Another shocker for adult-use legalization reform in 2021 was the support of SB1406 by the VA General Assembly and Governor Ralph Northam. Virginia’s cannabis legislation permits adults 21 and older the ability to possess up to one ounce of cannabis flower for recreational purposes as of July 1
st, 2021. Additionally, and to the surprise of many, Virginia’s cannabis program also permits Virginians to cultivate up to four plants for home grow. There has been a bit of pushback from citizens because the new cannabis legislation lacks structure or guidance for retail cannabis sales licenses. 

New Mexico

As of June 29
th, 2021, residents of New Mexico who are over the age of 21 can indulge in recreational cannabis and possess up to two ounces of flower in public thanks to House Bill 2 (HB2) signed by Governor Grisham. New Mexico’s adult-use cannabis program also allows each household to grow up to 12 plants. 
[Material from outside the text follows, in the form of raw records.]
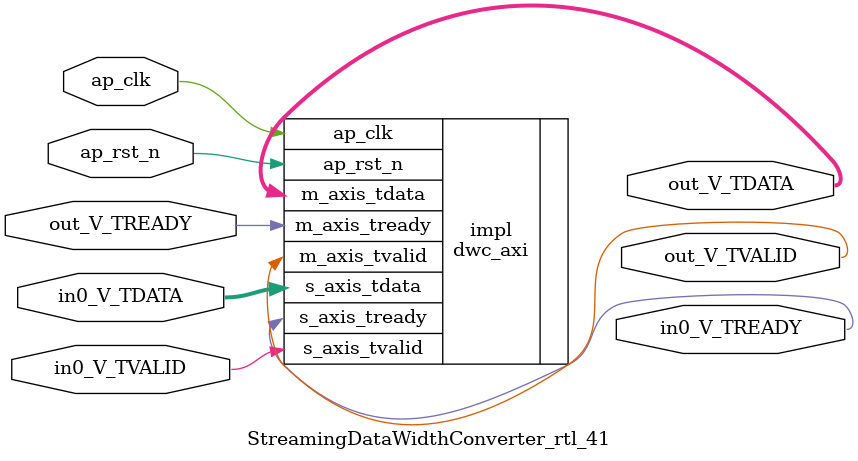
<source format=v>
/******************************************************************************
 * Copyright (C) 2023, Advanced Micro Devices, Inc.
 * All rights reserved.
 *
 * Redistribution and use in source and binary forms, with or without
 * modification, are permitted provided that the following conditions are met:
 *
 *  1. Redistributions of source code must retain the above copyright notice,
 *     this list of conditions and the following disclaimer.
 *
 *  2. Redistributions in binary form must reproduce the above copyright
 *     notice, this list of conditions and the following disclaimer in the
 *     documentation and/or other materials provided with the distribution.
 *
 *  3. Neither the name of the copyright holder nor the names of its
 *     contributors may be used to endorse or promote products derived from
 *     this software without specific prior written permission.
 *
 * THIS SOFTWARE IS PROVIDED BY THE COPYRIGHT HOLDERS AND CONTRIBUTORS "AS IS"
 * AND ANY EXPRESS OR IMPLIED WARRANTIES, INCLUDING, BUT NOT LIMITED TO,
 * THE IMPLIED WARRANTIES OF MERCHANTABILITY AND FITNESS FOR A PARTICULAR
 * PURPOSE ARE DISCLAIMED. IN NO EVENT SHALL THE COPYRIGHT HOLDER OR
 * CONTRIBUTORS BE LIABLE FOR ANY DIRECT, INDIRECT, INCIDENTAL, SPECIAL,
 * EXEMPLARY, OR CONSEQUENTIAL DAMAGES (INCLUDING, BUT NOT LIMITED TO,
 * PROCUREMENT OF SUBSTITUTE GOODS OR SERVICES; LOSS OF USE, DATA, OR PROFITS;
 * OR BUSINESS INTERRUPTION). HOWEVER CAUSED AND ON ANY THEORY OF LIABILITY,
 * WHETHER IN CONTRACT, STRICT LIABILITY, OR TORT (INCLUDING NEGLIGENCE OR
 * OTHERWISE) ARISING IN ANY WAY OUT OF THE USE OF THIS SOFTWARE, EVEN IF
 * ADVISED OF THE POSSIBILITY OF SUCH DAMAGE.
 *****************************************************************************/

module StreamingDataWidthConverter_rtl_41 #(
	parameter  IBITS = 16,
	parameter  OBITS = 4,

	parameter  AXI_IBITS = (IBITS+7)/8 * 8,
	parameter  AXI_OBITS = (OBITS+7)/8 * 8
)(
	//- Global Control ------------------
	(* X_INTERFACE_INFO = "xilinx.com:signal:clock:1.0 ap_clk CLK" *)
	(* X_INTERFACE_PARAMETER = "ASSOCIATED_BUSIF in0_V:out_V, ASSOCIATED_RESET ap_rst_n" *)
	input	ap_clk,
	(* X_INTERFACE_PARAMETER = "POLARITY ACTIVE_LOW" *)
	input	ap_rst_n,

	//- AXI Stream - Input --------------
	output	in0_V_TREADY,
	input	in0_V_TVALID,
	input	[AXI_IBITS-1:0]  in0_V_TDATA,

	//- AXI Stream - Output -------------
	input	out_V_TREADY,
	output	out_V_TVALID,
	output	[AXI_OBITS-1:0]  out_V_TDATA
);

	dwc_axi #(
		.IBITS(IBITS),
		.OBITS(OBITS)
	) impl (
		.ap_clk(ap_clk),
		.ap_rst_n(ap_rst_n),
		.s_axis_tready(in0_V_TREADY),
		.s_axis_tvalid(in0_V_TVALID),
		.s_axis_tdata(in0_V_TDATA),
		.m_axis_tready(out_V_TREADY),
		.m_axis_tvalid(out_V_TVALID),
		.m_axis_tdata(out_V_TDATA)
	);

endmodule

</source>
The most recent state to join the 21
st century in terms of cannabis reform is Connecticut. In late June, Governor Lamont gave his signature on SB1201. The bill creates a legal environment for Connecticut residents over the age of 21 to maintain up to 1.5 ounces of cannabis flower on their person and up to five ounces in the home or vehicle (though this must be stored in a container) as of July 1st, 2021 (only eight days after it was signed by Gov. Lamont). It seems that regulation guidance around home grown plants and retail dispensary licenses will come at a later date, with projections estimating next summer (2022) as the target date. 

Your State Wasn’t Listed? Don’t Give Up Hope!

With 36 medical states and 19 recreational states, we’re on the home stretch. We still need to push for federal legalization, but at this rate, most states will have implemented programs before that happens. If your state wasn’t mentioned in our mid-year update, don’t fret! There’s still time remaining in the year, and we expect to see a few more additions to our list by the end. In terms of adult-use, Rhode Island and Delaware could very well join the club. On the medical cannabis program side of things, North Carolina’s proposed legislature remains a coin toss and Alabama (we couldn’t believe it either!) could very well implement a medical cannabis program by year’s end. Until then, keep fighting the good fight and letting your state representatives know exactly where you stand in this battle! We can see the light at the end of this 100-year tunnel and we’ve got to push harder now than ever before.